Writer: Deane McElree
Director: Sophia Golan
Sophia Golan directs Brief Play About Rage, a one-act play that comes to Omnibus Theatre after a successful run at the Camden Fringe. The production is fast-paced, hysterically funny and pitch-perfect. The three actors and one musician keep the audience on their toes throughout. A motorcycle helmet-clad cellist pulls a bow across their strings as the audience take their seat, and they remain playing throughout the tense production.
Self-titled as an “absurdist comedy”, Brief Play About Rage is set around a visit from Nell (Clare Stenning) to old friend Val (Samantha Begeman) and husband Hugh (Jad Sayegh). Nell, sporting a porcupine-like personality, dives into the action headfirst with insults and confrontations, taking the play into steadily stranger and stranger territory. Just when the audience believes they have gotten an idea of the characters and the likely plot, Stenning changes tack, and the play sails off on another bearing.

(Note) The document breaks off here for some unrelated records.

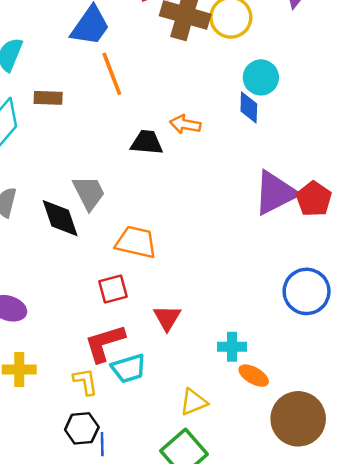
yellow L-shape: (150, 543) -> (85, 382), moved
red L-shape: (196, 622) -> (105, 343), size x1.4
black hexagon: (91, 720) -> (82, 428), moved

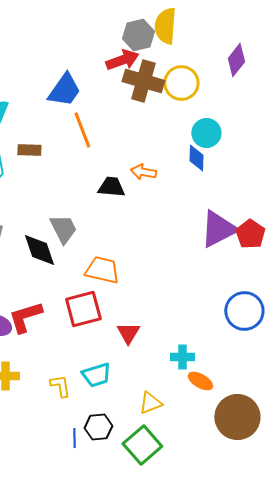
red square: (113, 289) -> (83, 309), size x1.5
red L-shape: (105, 343) -> (25, 317), moved
black hexagon: (82, 428) -> (98, 427), moved

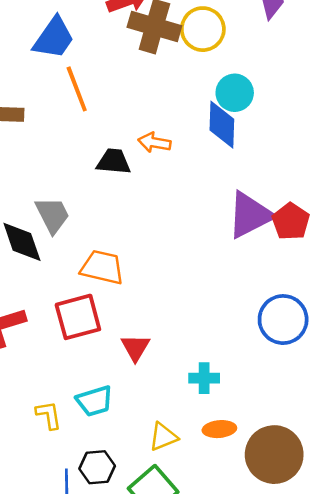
blue diamond: (196, 158) -> (222, 125), size x1.4
orange ellipse: (200, 381) -> (219, 429), moved, turned -35

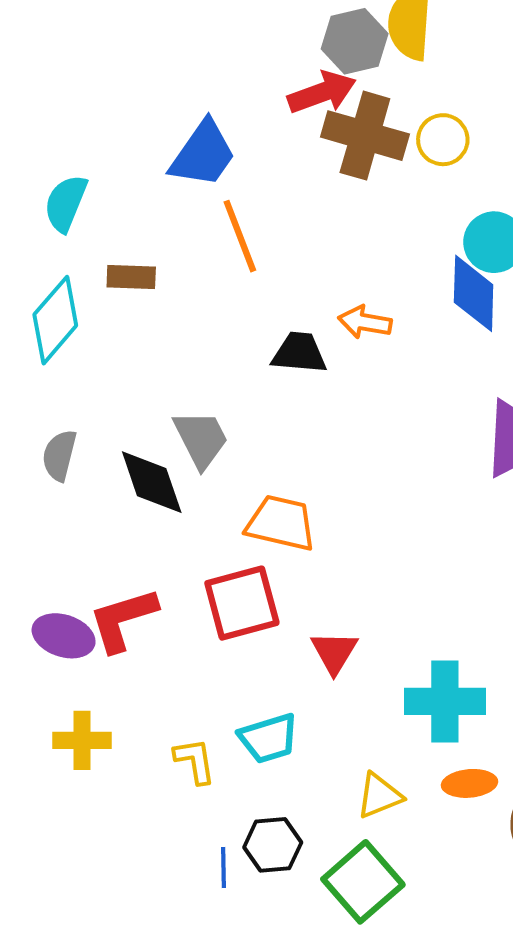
yellow circle: (203, 29) -> (443, 140), size x0.7
cyan cross: (204, 378) -> (445, 701), size x1.6

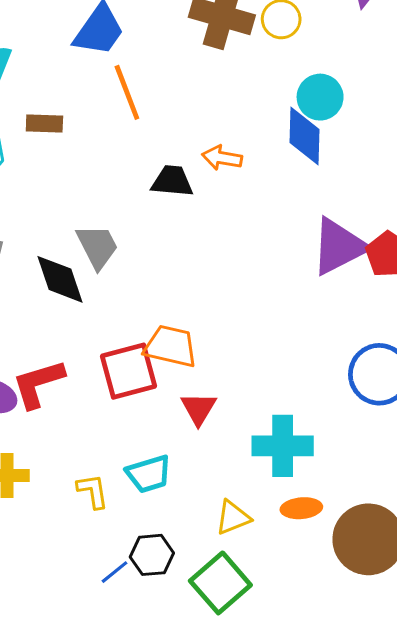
orange trapezoid: (281, 523) -> (171, 346), moved
blue line: (223, 867) -> (115, 572), turned 52

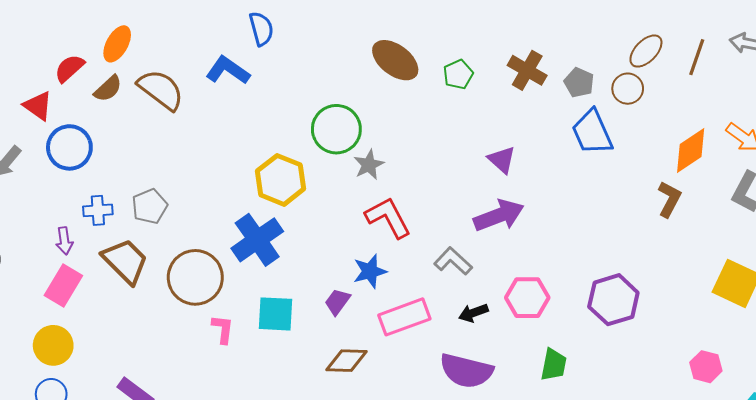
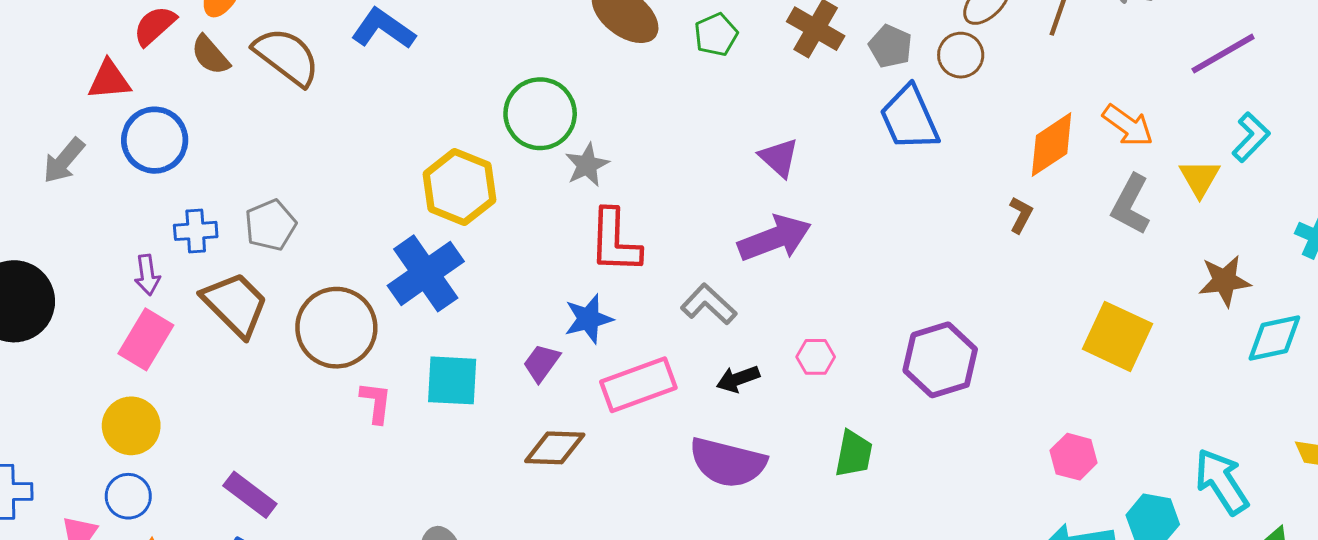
brown semicircle: (108, 89) -> (210, 55), turned 92
red triangle: (38, 106) -> (109, 80), turned -40
brown L-shape: (669, 199) -> (1021, 215), size x0.7
red L-shape: (388, 217) -> (615, 241), turned -150
pink hexagon: (527, 298) -> (816, 357), size x0.6

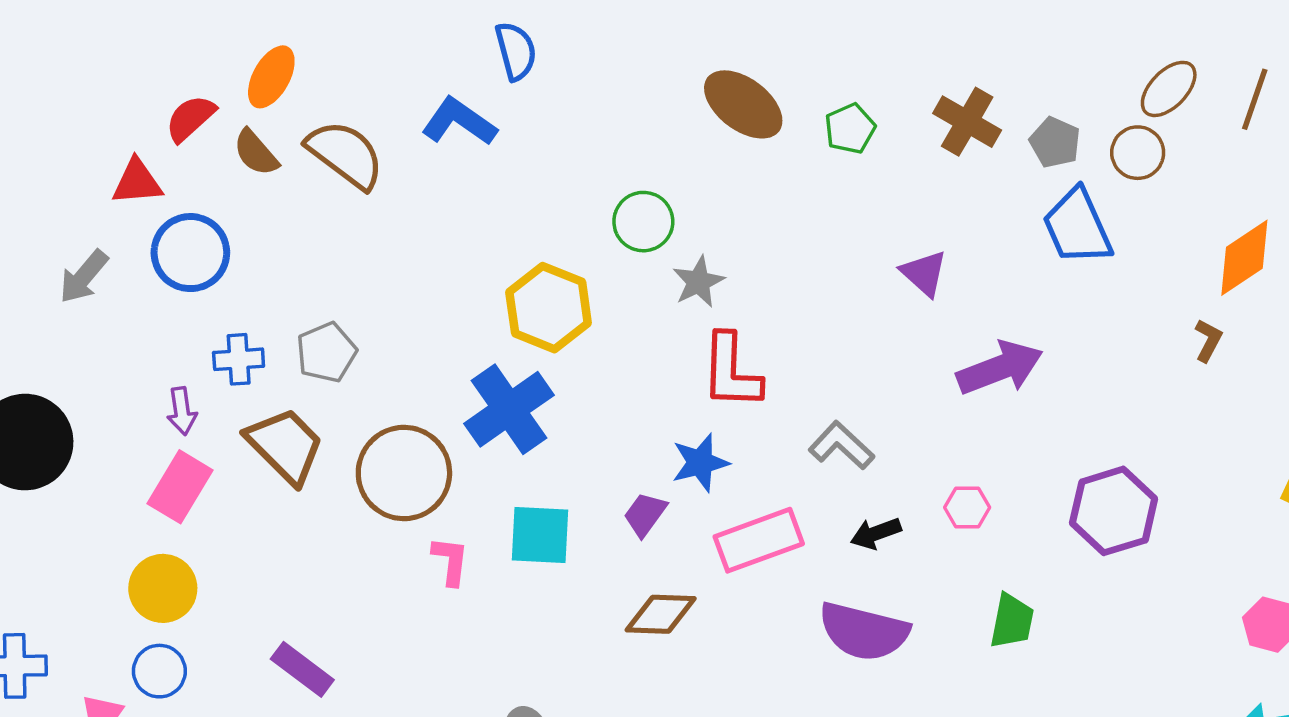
green circle: (540, 114) -> (643, 222), size x0.7
purple arrow: (775, 238) -> (1000, 368), moved

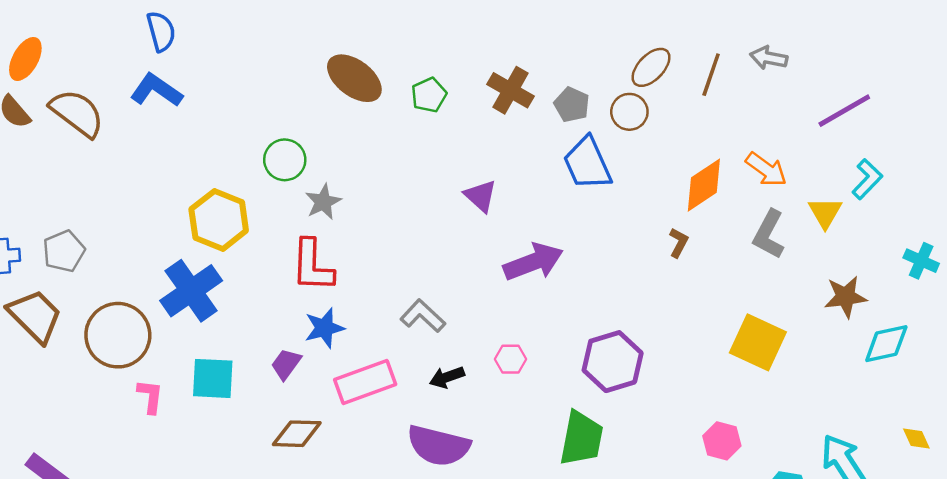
blue semicircle: (516, 51) -> (161, 31), moved
red L-shape: (731, 371) -> (312, 266), moved
green trapezoid: (1012, 621) -> (581, 438), moved, size x1.4

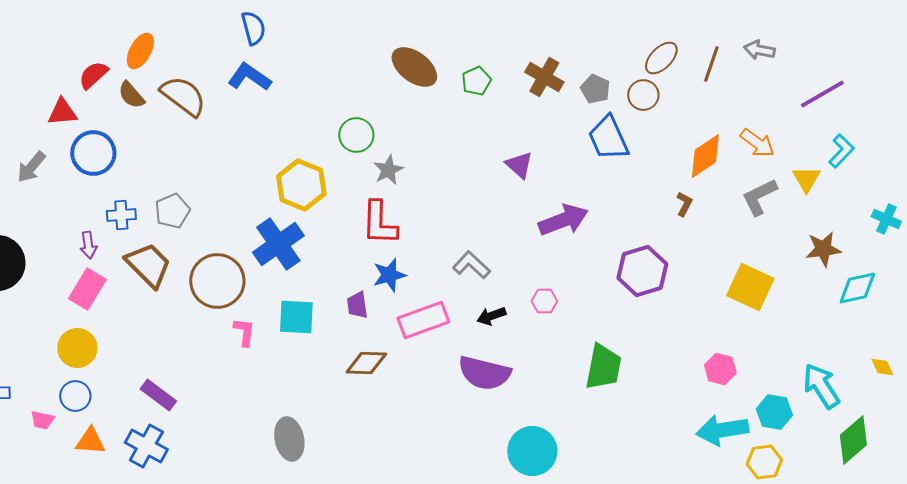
gray L-shape: (769, 234) -> (759, 197), turned 36
purple hexagon: (613, 362) -> (642, 271), moved
purple trapezoid: (286, 364) -> (357, 305), turned -44

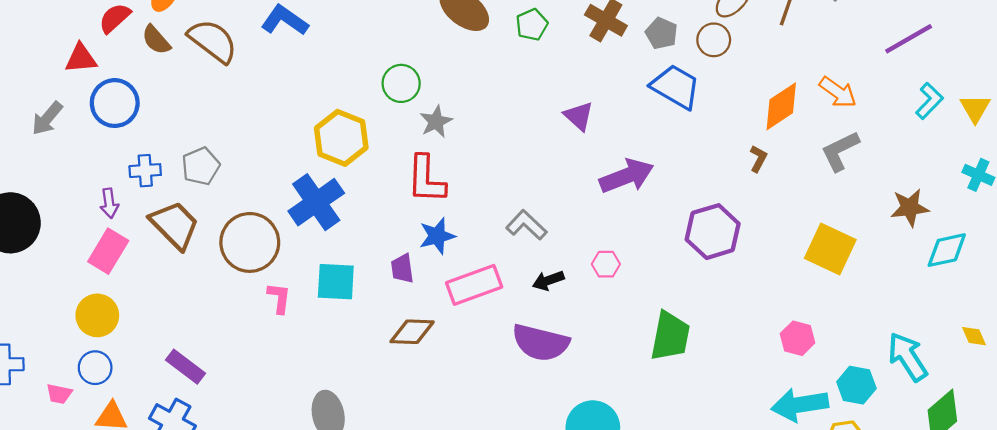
blue trapezoid: (608, 138) -> (676, 87), turned 144
yellow triangle: (806, 179) -> (975, 108), moved

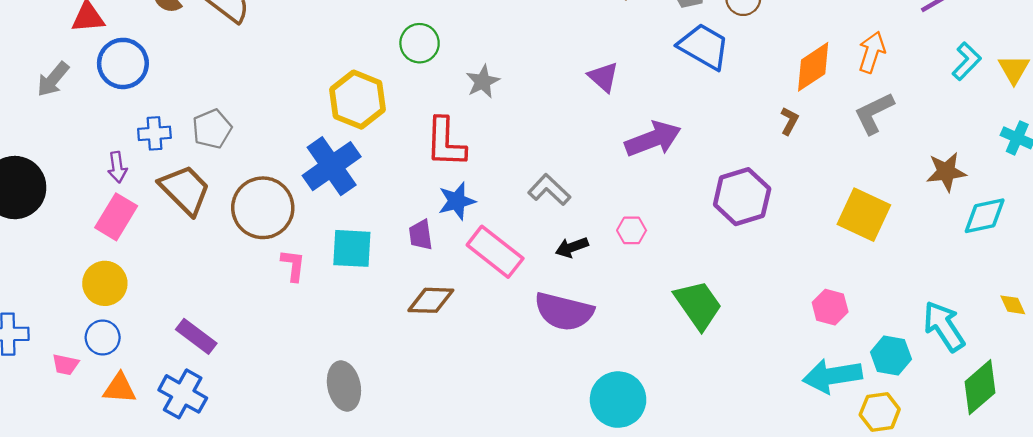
orange arrow: (838, 92) -> (872, 52), turned -108
gray star: (436, 122) -> (483, 82), moved
pink rectangle: (474, 285) -> (495, 252), turned 58
green trapezoid: (670, 336) -> (698, 305), turned -46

Sayegh is unlikeable from the first line. Hopefully intentionally. His character does gain more empathy towards the end of the production, as the only character who remains vaguely in the real world. Sayegh’s character is largely an audience member, there to demonstrate the ridiculousness of the other two. Begeman and Stenning are sensational. Begeman’s personality shift midway through the play is done with superb professionalism, pulling the audience into the absurdity. Think Micheal Corleone in The Godfather, and how he changes from beginning to end. Now put that into a one-act comedy, equal parts Withnail and I and Sartre’s No Exit.
Stenning is the soul of the play, with fantastic comic timing and an excellent ability to make the absurd seem as though it could happen, and is happening. The exit of character Nell some 15 minutes before the end is felt strongly, and the play limps on until the final curtain. This is not just due to the lack of Stenning; writer McElree takes the audience on such a wild journey that it would be almost impossible to return to any semblance of plot or structure. How to end a play that goes everywhere and nowhere? A slightly anticlimactic finish is a more than welcome trade-off for such a fantastic play.
The production is being shown in the delightful Omnibus Theatre, and there is no better place for a play in this weather, with its large, open bar and cafe, and expansive outdoor seating. Brief Play About Rage is nominated for Best New Play and Best Lead Performance at the Fringe Theatre Awards 2025/26.